* _Brief_: Report every line of the records below that includes the string "Right".

* _Available records_:
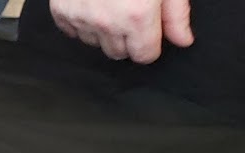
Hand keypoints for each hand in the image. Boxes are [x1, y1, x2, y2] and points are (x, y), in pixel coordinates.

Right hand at [49, 0, 193, 62]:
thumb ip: (175, 13)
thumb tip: (182, 40)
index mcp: (136, 16)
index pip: (144, 55)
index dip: (151, 44)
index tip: (152, 31)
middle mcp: (106, 23)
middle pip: (118, 53)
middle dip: (128, 39)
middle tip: (133, 11)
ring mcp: (81, 18)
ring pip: (95, 43)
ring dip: (105, 30)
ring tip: (113, 3)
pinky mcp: (62, 11)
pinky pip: (74, 31)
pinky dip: (84, 21)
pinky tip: (95, 2)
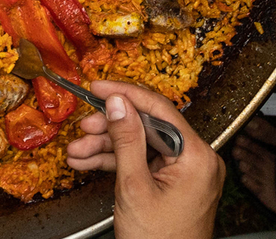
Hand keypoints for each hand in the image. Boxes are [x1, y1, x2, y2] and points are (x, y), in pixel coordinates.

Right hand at [65, 81, 221, 238]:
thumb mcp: (134, 187)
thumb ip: (126, 140)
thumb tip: (118, 103)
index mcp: (196, 156)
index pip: (159, 110)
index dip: (126, 94)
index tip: (99, 88)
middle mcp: (197, 160)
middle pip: (149, 127)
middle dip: (110, 128)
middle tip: (84, 127)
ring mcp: (186, 172)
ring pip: (142, 145)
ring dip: (107, 147)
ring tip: (78, 151)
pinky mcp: (175, 183)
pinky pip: (145, 162)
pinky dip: (118, 162)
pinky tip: (90, 162)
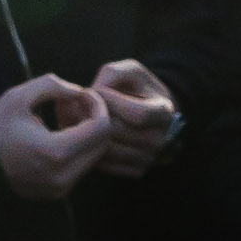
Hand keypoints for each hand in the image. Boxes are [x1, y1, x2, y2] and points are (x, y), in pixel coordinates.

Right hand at [0, 72, 111, 199]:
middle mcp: (63, 177)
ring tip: (66, 116)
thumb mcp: (19, 96)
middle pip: (102, 144)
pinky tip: (61, 133)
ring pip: (94, 157)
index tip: (82, 93)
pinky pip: (80, 168)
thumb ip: (53, 86)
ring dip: (88, 134)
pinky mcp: (55, 193)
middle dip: (96, 118)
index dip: (97, 105)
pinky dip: (79, 148)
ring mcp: (60, 189)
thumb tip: (79, 91)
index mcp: (56, 153)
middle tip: (76, 103)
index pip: (100, 128)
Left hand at [89, 57, 179, 176]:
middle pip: (119, 132)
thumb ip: (112, 73)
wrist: (150, 114)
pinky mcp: (136, 170)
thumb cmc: (137, 88)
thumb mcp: (130, 70)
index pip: (138, 114)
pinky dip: (91, 150)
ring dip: (87, 134)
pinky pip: (105, 164)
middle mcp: (160, 139)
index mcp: (164, 112)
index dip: (111, 101)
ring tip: (78, 118)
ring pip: (108, 150)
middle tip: (77, 105)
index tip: (96, 91)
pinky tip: (87, 134)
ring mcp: (149, 158)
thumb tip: (93, 94)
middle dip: (93, 116)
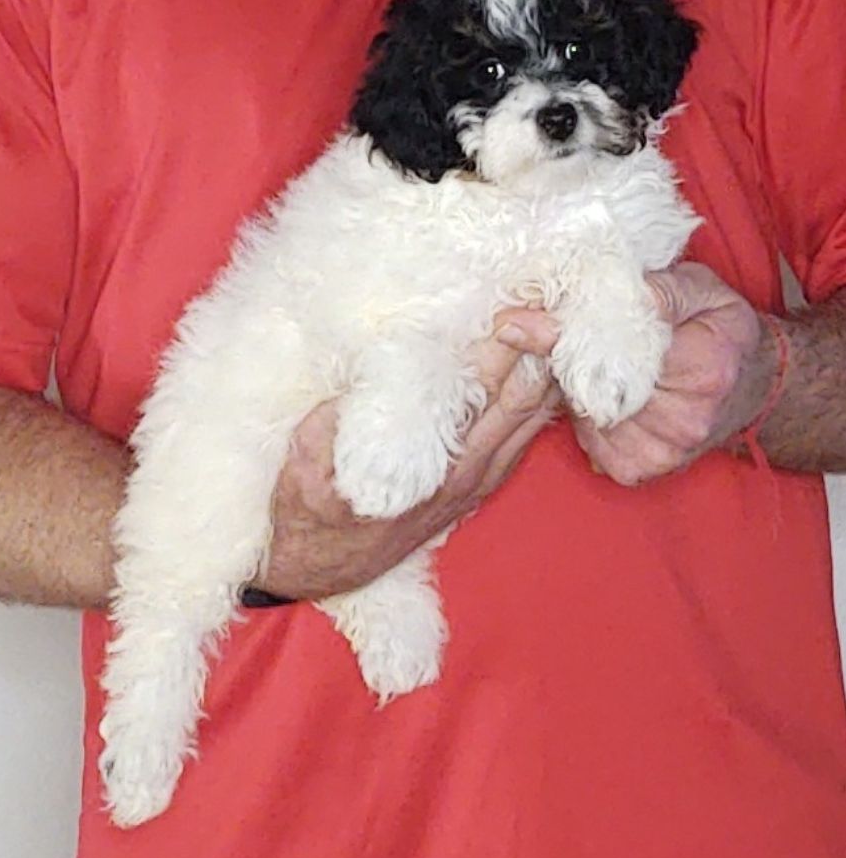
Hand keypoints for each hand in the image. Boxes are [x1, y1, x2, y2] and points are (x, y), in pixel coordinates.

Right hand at [260, 318, 559, 599]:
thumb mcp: (310, 452)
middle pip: (524, 393)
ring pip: (534, 414)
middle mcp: (468, 469)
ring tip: (548, 317)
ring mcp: (481, 478)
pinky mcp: (481, 484)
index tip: (507, 300)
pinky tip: (542, 365)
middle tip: (541, 294)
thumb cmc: (309, 501)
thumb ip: (344, 415)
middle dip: (538, 343)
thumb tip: (374, 370)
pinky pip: (526, 435)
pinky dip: (540, 397)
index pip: (485, 385)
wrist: (319, 564)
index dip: (503, 339)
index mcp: (432, 457)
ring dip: (545, 366)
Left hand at [497, 262, 779, 486]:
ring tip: (591, 366)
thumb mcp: (702, 290)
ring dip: (572, 388)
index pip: (616, 349)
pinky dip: (583, 416)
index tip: (512, 322)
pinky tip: (602, 397)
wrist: (749, 388)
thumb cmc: (720, 331)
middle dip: (562, 358)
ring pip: (583, 414)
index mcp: (702, 369)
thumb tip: (606, 290)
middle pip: (591, 386)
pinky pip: (587, 439)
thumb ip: (659, 288)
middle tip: (538, 331)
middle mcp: (683, 421)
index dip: (561, 334)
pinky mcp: (637, 470)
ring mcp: (660, 453)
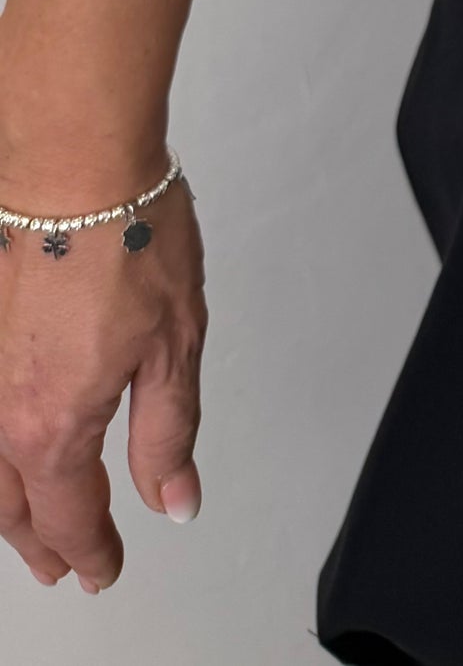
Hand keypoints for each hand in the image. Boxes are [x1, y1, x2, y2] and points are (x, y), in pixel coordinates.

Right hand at [0, 149, 204, 592]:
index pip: (70, 516)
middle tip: (67, 565)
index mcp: (54, 422)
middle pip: (15, 505)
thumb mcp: (175, 347)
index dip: (92, 550)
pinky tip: (8, 451)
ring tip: (31, 526)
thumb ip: (168, 434)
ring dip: (7, 509)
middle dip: (43, 542)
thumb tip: (174, 499)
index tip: (105, 568)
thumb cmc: (128, 236)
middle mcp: (2, 407)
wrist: (74, 165)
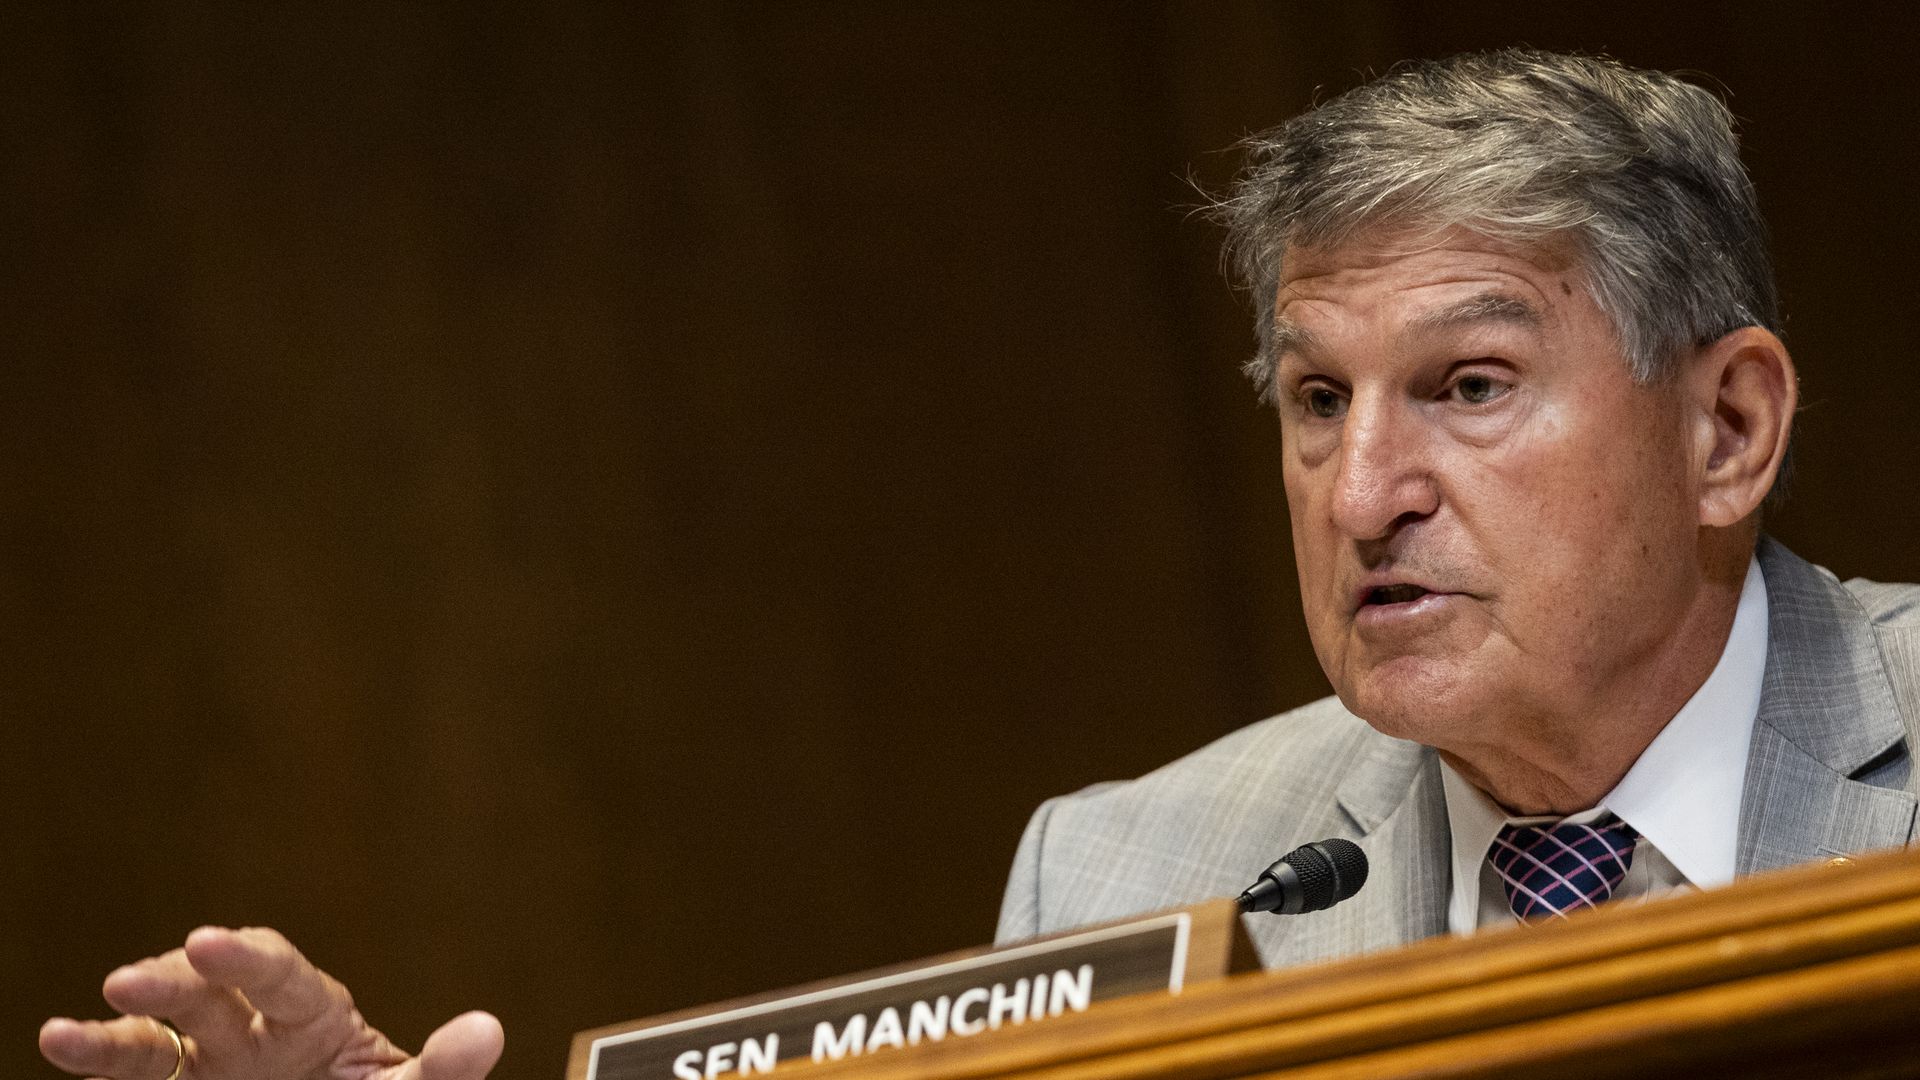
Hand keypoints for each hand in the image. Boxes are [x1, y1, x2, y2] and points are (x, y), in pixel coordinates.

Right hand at [39, 926, 503, 1079]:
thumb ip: (440, 1068)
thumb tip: (488, 1030)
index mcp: (311, 1013)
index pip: (278, 977)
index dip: (243, 960)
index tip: (205, 942)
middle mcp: (248, 1030)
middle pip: (206, 992)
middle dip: (171, 980)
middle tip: (132, 979)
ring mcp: (204, 1065)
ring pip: (153, 1037)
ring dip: (113, 1035)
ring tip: (66, 1035)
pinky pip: (130, 1078)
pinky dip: (94, 1061)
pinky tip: (60, 1043)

* _Task output_:
Right hand at [49, 0, 193, 62]:
Right hand at [65, 81, 221, 238]:
Right hand at [0, 72, 111, 199]:
Right hand at [260, 318, 559, 599]:
Right hand at [0, 149, 204, 592]:
Right hand at [39, 926, 503, 1079]:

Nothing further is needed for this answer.